I encountered this issue in the process of upgrading a project from Gatsby v2 to v4, and put a bunch of console logs in some places to try to understand what was happening. I was able to arrive at a solution that doesn't require editing node_modules, and I hope it may shed some light on why this is happening in the first place.

TL;DR Cause — The reach-router-add-basecontext-export-loader is adding the needed export to @gatsby/reach-router/es/index.js but not to @gatsby/reach-router/index.js, and the latter is what Gatsby is importing (in my case, at least).

TL;DR Fix/Workaround — Create your own basic loader to add the export, just like the Gatsby team did for the other file. Code below.

I wouldn't call myself a Gatsby pro, so I don't know why Gatsby in my project is using /index.js instead of /es/index.js. I'm on Node 16 LTS, if that matters. The fact that reach-router-add-basecontext-export-loader addresses this problem, but only for /es/index.js, suggests that either my Gatsby project is importing the router wrongly somehow (and perhaps some other people's projects are not, hence difficulty reproducing), or that certain projects legitimately import the router this way, and not having a built-in BaseContext patch for it like the other path does is simply an oversight.

Hopefully this information can be useful in figuring out the underlying problem. But in the meantime, the issue can be worked around by doing the same thing the Gatsby team did: create a loader that adds the export at build time. In my case, I created my own reach-router-add-basecontext-export-loader.js at the root of my project with the appropriate export format (it's different from what the ES version needs):

exports.default = function (source) {
    if (source.includes("exports.BaseContext")) {
        return source;
    } else {
        return source + "exports.BaseContext = BaseContext;";
    }
}

And then added it to the Webpack config via actions.setWebpackConfig in gatsby-node.js, making sure to test for the reach-router/index.js rather than reach-router/es/index.js:

actions.setWebpackConfig({
    module: {
        rules: [
            {
                test: require.resolve(`@gatsbyjs/reach-router/index`),
                type: `javascript/auto`,
                use: [
                    {
                        loader: require.resolve(`./reach-router-add-basecontext-export-loader`),
                    },
                ],
            },
        ],
    },
});

This yields the same effect in the build as manually adding the export to the file in node_modules, but without the complications of patching node_modules. I hope it's helpful for anyone else who runs into this until the bug is truly resolved.

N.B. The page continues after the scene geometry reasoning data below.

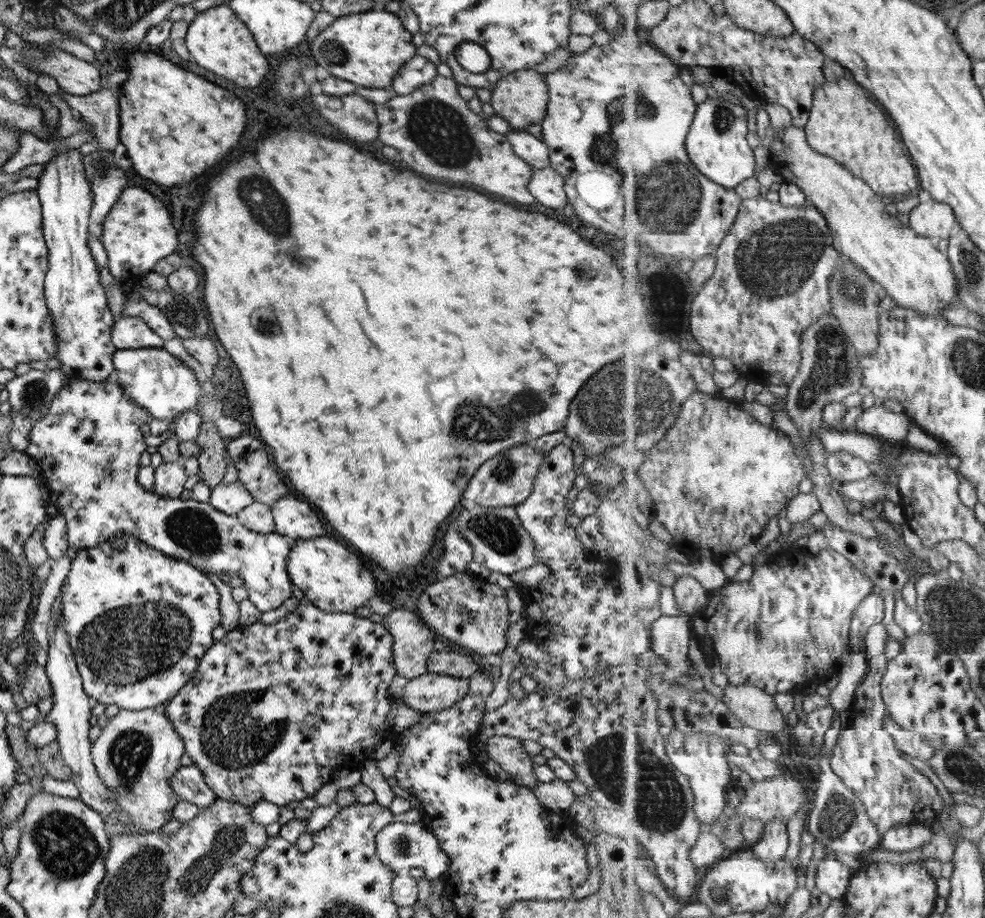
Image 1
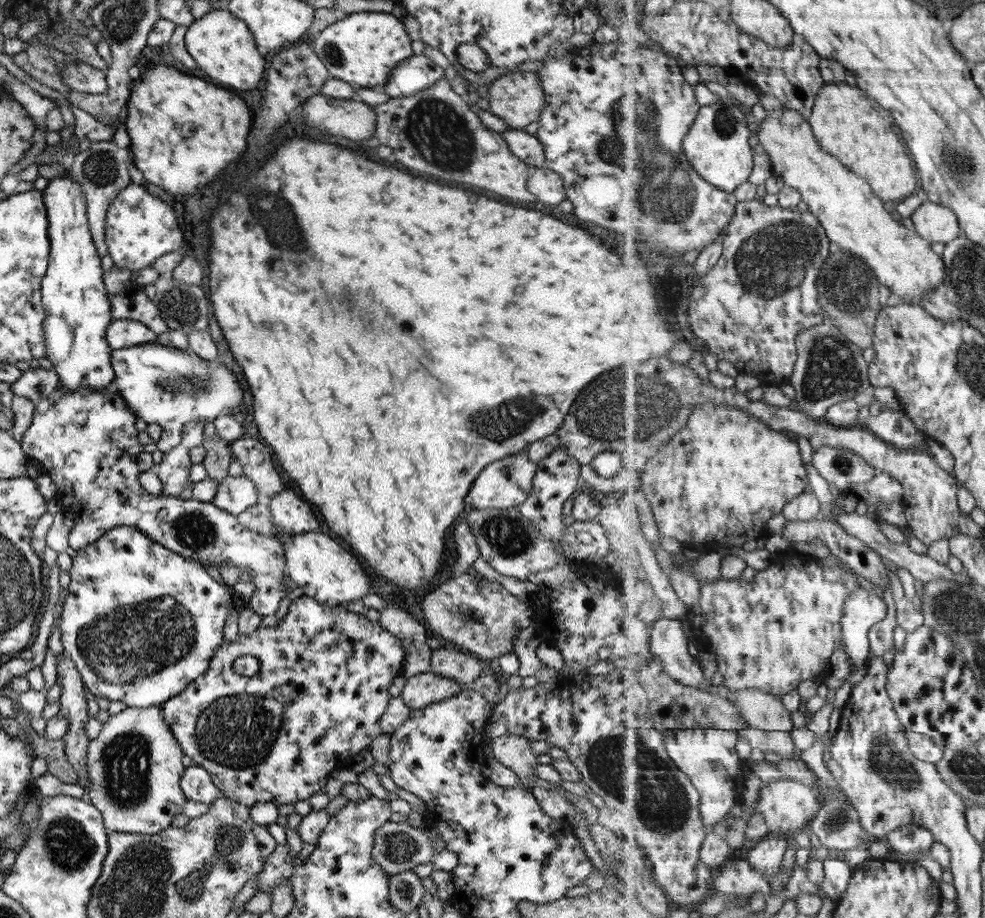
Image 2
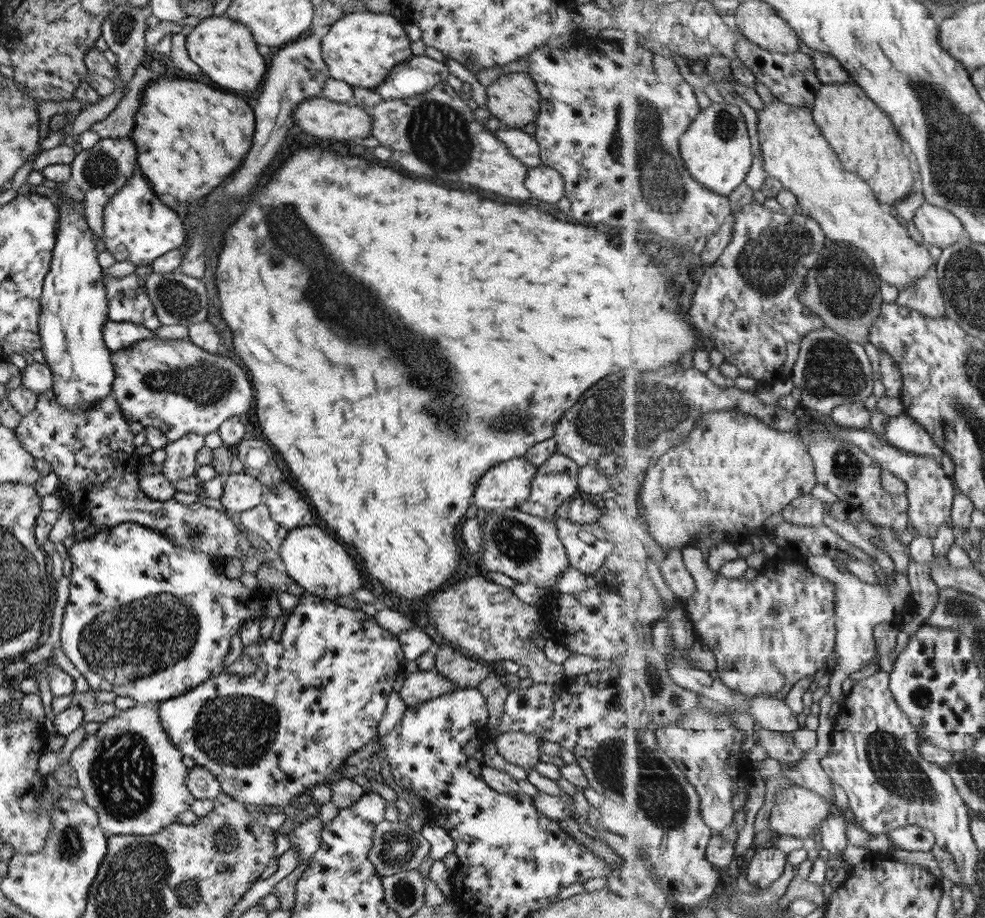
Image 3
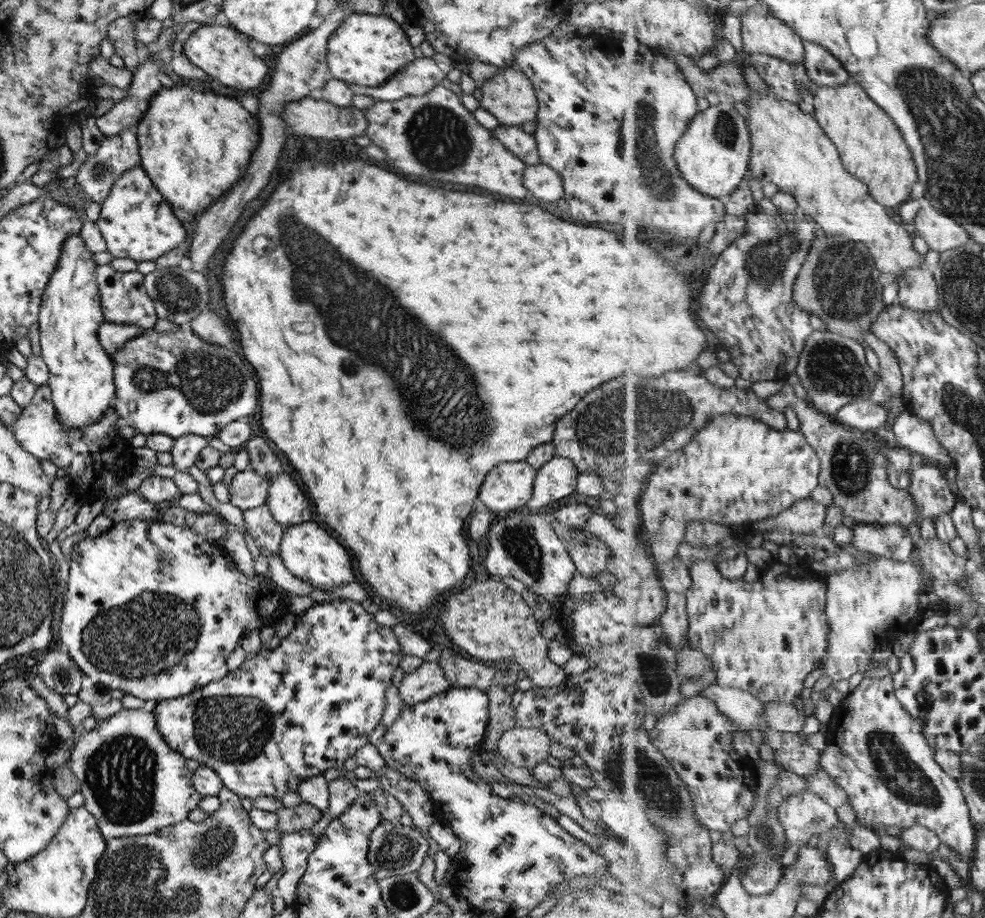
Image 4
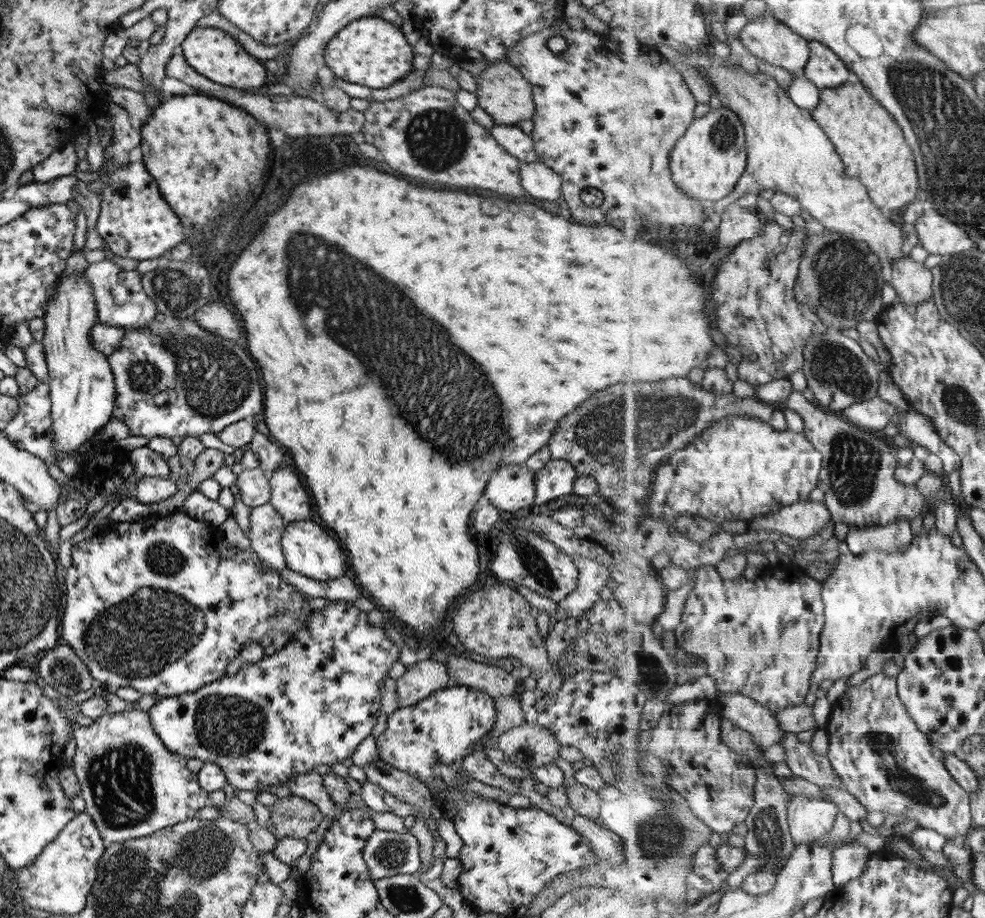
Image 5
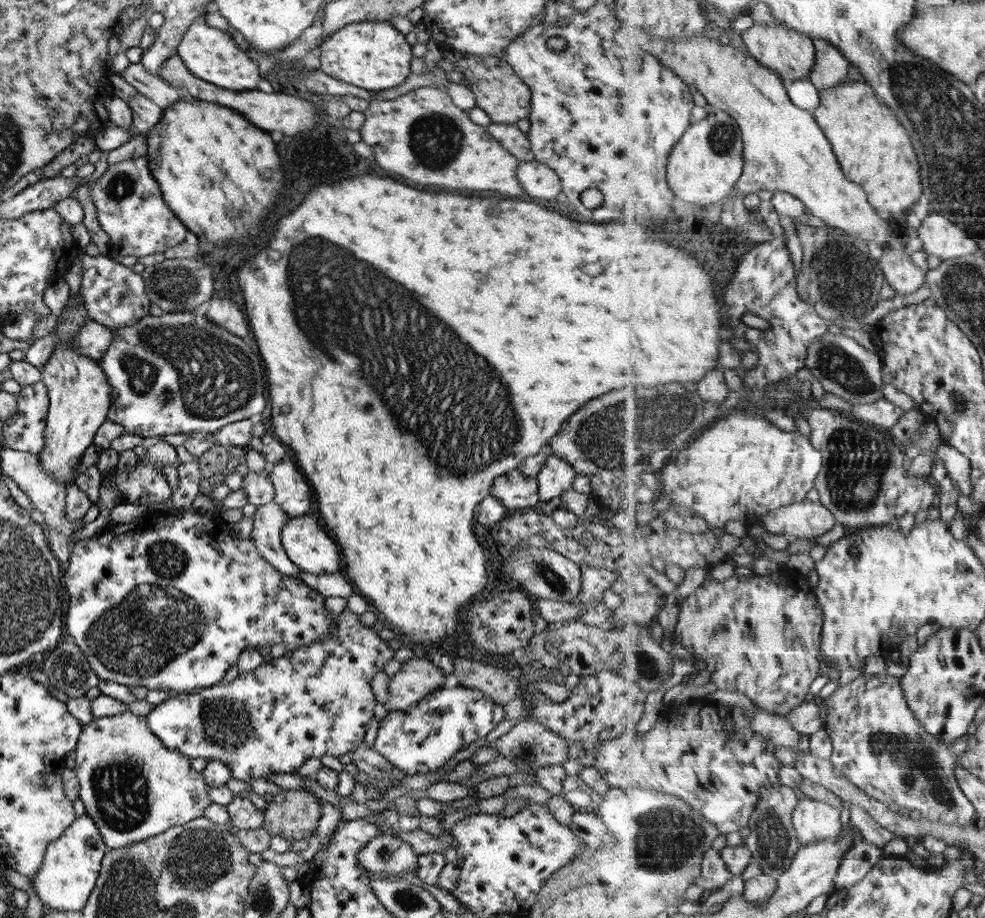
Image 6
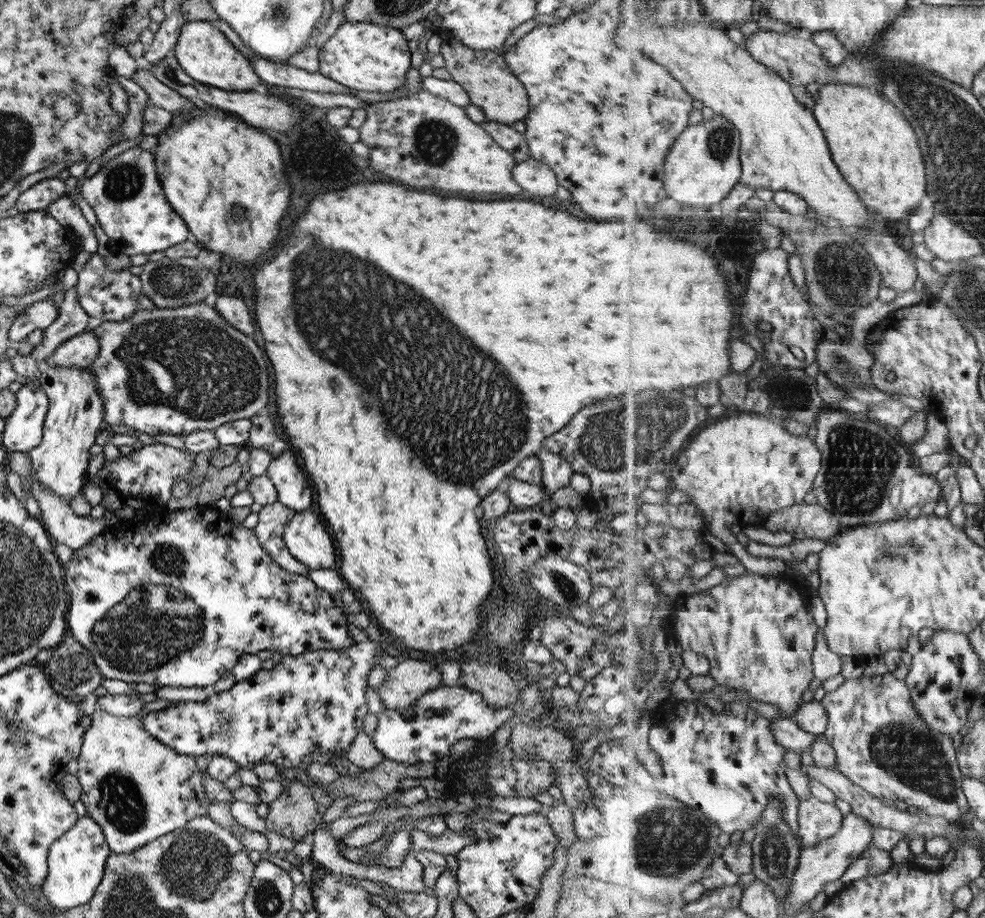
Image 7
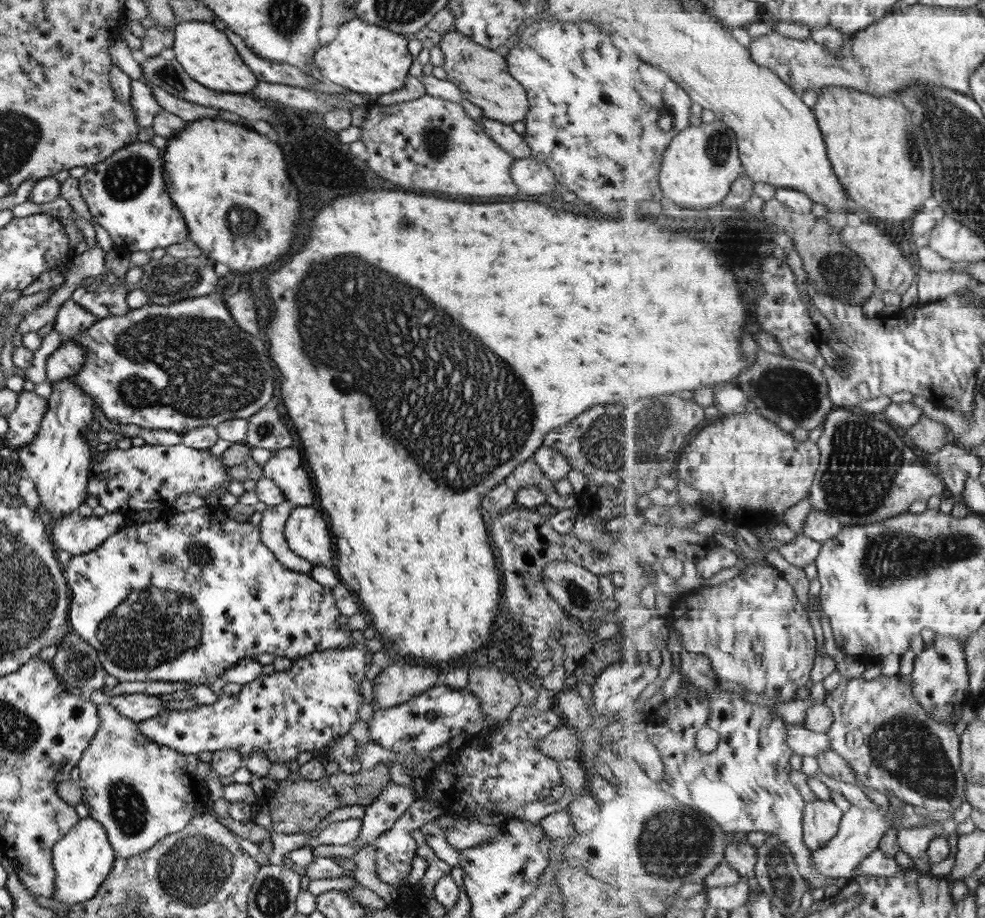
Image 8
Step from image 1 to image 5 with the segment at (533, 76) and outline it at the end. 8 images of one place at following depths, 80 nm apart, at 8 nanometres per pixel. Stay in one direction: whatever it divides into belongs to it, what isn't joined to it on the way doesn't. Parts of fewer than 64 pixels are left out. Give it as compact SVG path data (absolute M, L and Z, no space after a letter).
M495 61L485 64L481 75L474 78L478 108L481 108L495 125L517 125L521 120L533 117L532 90L529 82L505 61Z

dougsmith1000 commented 2 years ago

Hi all, From way back when. My issue was that I had the old directory-named-webpack-plugin active in my gatsby-node.js file and it was overstepping. I'm not sure when, but Gatsby changed their api to natively include the functionality to have absolute imports without a plugin. https://www.gatsbyjs.com/docs/how-to/custom-configuration/add-custom-webpack-config/#absolute-imports

barbalex commented 2 years ago

I am getting this error now when running a normal yarn dev on my pc, not docker. Have spent a few hours trying anything to solve.

Gatsby dependency bugs are hitting us VERY BAD. As normal with these bugs the issue is closed because of course there is no simple was to create a minimal reproduction.

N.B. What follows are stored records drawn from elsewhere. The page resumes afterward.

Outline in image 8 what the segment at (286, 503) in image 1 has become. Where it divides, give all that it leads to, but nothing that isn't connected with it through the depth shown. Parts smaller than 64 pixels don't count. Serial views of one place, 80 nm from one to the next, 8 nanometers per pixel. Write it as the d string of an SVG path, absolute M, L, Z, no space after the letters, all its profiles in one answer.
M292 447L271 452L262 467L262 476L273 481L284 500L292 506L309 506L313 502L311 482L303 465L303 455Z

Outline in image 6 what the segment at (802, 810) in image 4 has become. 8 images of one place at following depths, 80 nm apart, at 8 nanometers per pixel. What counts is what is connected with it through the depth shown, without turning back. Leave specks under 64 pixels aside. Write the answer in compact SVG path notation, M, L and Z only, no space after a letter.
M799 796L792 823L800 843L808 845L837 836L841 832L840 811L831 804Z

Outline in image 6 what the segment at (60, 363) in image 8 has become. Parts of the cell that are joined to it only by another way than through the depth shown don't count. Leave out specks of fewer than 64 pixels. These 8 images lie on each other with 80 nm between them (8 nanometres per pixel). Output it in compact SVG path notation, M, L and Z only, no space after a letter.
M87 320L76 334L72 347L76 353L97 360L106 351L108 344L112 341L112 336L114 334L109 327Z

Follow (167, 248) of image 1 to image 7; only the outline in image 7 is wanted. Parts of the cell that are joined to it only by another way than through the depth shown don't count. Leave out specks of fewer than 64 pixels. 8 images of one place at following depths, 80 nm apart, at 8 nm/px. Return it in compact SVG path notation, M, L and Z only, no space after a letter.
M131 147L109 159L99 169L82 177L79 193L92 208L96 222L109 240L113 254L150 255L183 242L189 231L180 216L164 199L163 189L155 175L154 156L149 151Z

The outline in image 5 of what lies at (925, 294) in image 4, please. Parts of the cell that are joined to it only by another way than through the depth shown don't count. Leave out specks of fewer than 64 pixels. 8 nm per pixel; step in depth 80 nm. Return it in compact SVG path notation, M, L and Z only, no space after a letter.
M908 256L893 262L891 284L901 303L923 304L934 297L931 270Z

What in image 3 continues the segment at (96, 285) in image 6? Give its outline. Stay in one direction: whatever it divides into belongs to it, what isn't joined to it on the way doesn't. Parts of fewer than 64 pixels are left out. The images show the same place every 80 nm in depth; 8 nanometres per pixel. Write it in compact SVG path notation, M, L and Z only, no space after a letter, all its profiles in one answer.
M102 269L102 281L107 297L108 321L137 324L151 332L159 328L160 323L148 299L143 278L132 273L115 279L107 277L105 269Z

barbalex commented 2 years ago

Seems that any dependency bug in gatsby gets you to install additional dependencies to try to control the used version. Which snowballs the problems. In the end I guess we end maintaining our own version of gatsby 😢

ZeldOcarina commented 1 year ago

Hi! It's over two years now and I also still have this bug. Is there any way we can help?

ahmedragab96 commented 1 year ago

Hello , I am facing same exact issue! any fix or help , please ?

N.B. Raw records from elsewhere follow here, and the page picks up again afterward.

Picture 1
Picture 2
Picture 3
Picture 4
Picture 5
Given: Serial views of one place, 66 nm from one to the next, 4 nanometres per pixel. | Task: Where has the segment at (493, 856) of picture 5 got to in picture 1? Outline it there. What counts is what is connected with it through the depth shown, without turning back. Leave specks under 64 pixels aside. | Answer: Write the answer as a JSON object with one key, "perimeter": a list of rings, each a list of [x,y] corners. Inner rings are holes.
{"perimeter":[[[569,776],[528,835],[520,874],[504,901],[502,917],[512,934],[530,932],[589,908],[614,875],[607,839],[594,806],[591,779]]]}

kuchaguangjie commented 1 year ago

The tutorial does't work ... as described in above several comments, I've tried both npm and pnpm,

calpa commented 1 year ago

pnpm install @gatsbyjs/reach-router does work

ZeldOcarina commented 1 year ago

@ascorbic you closed this over two years ago and people are still having issues with it.. can you please reopen it now?

ascorbic commented 1 year ago

@ZeldOcarina I'm afraid I don't work at Gatsby anymore, so you'll need to take it up with someone else.